Since data is never pushed to the client application (instead, it has to be requested), this architecture lends itself to a little bit of slowness, as we've observed with a number of the Remote Capture features. On the other hand, it has a simple and flexible design, which makes it easy to add new features and make improvements. Skilled programmers may also be able to reverse-engineer the protocol and create their own client application/hardware to control the camera.
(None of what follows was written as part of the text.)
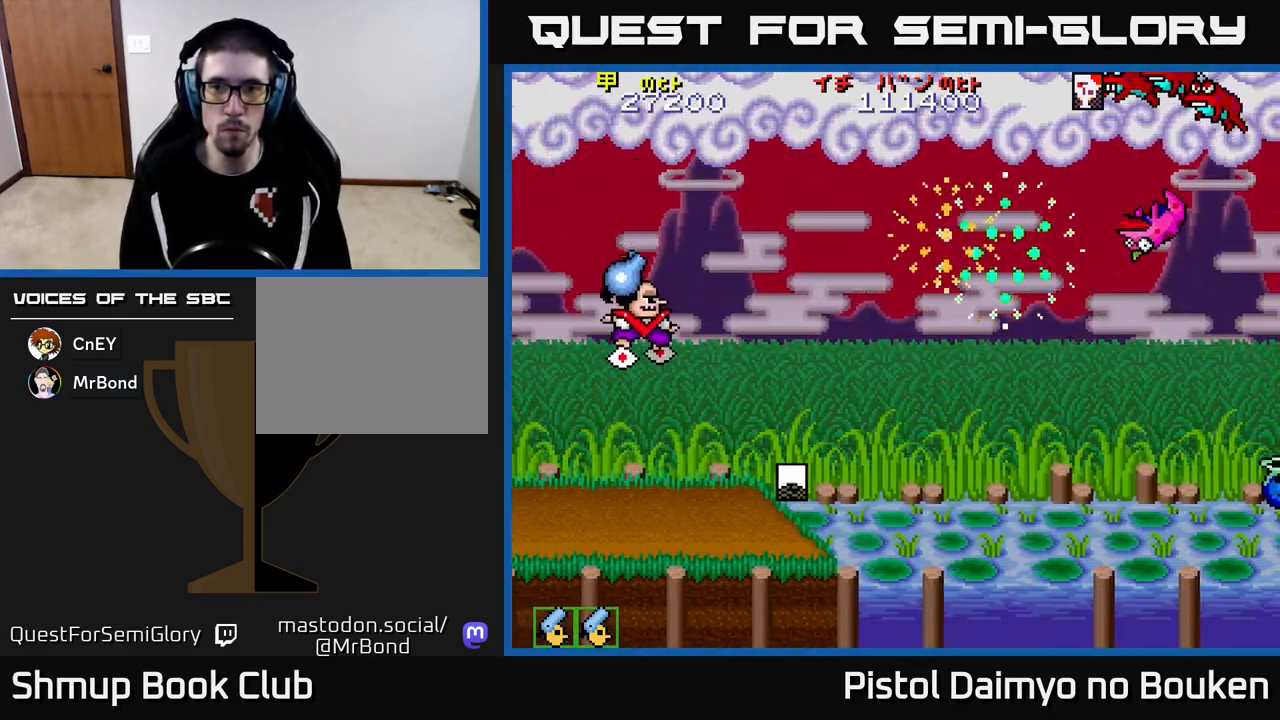
{"buttons": ["DPAD_DOWN"], "left_stick": "center", "events": [[150, "A", "up"], [250, "DPAD_LEFT", "down"], [283, "DPAD_DOWN", "up"], [433, "DPAD_DOWN", "down"], [433, "DPAD_LEFT", "up"]]}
The O-FC1 Pentax FluCard isn't the fastest SD card out there, but it certainly gets the job done. Here are key performance metrics at a glance, as measured by our tests:
|Write Speed||18 MB/s|
|Read Speed||10+ MB/s|
|Wireless Transfer||1.48 MB/s|
|Range||up to 7.5m|
Since the card's tethering functionality is designed to be used in a studio setting and for transferring only one file at a time, we find its performance to be good enough; its stability is also satisfactory. There is certainly room for improvement, and faster/better alternatives do exist for wireless file transfer, but no other SD card currently offers the Remote Capture feature enabled by the FluCard. Options in the K-3 menu suggest that firmware updates can be installed directly to the FluCard, which means that it will possibly see performance and/or interface enhancements over time.
At the end of the day, the FluCard's performance suffices for casual use, but professionals currently shooting with other brands likely won't consider it a replacement for existing wired tethering options.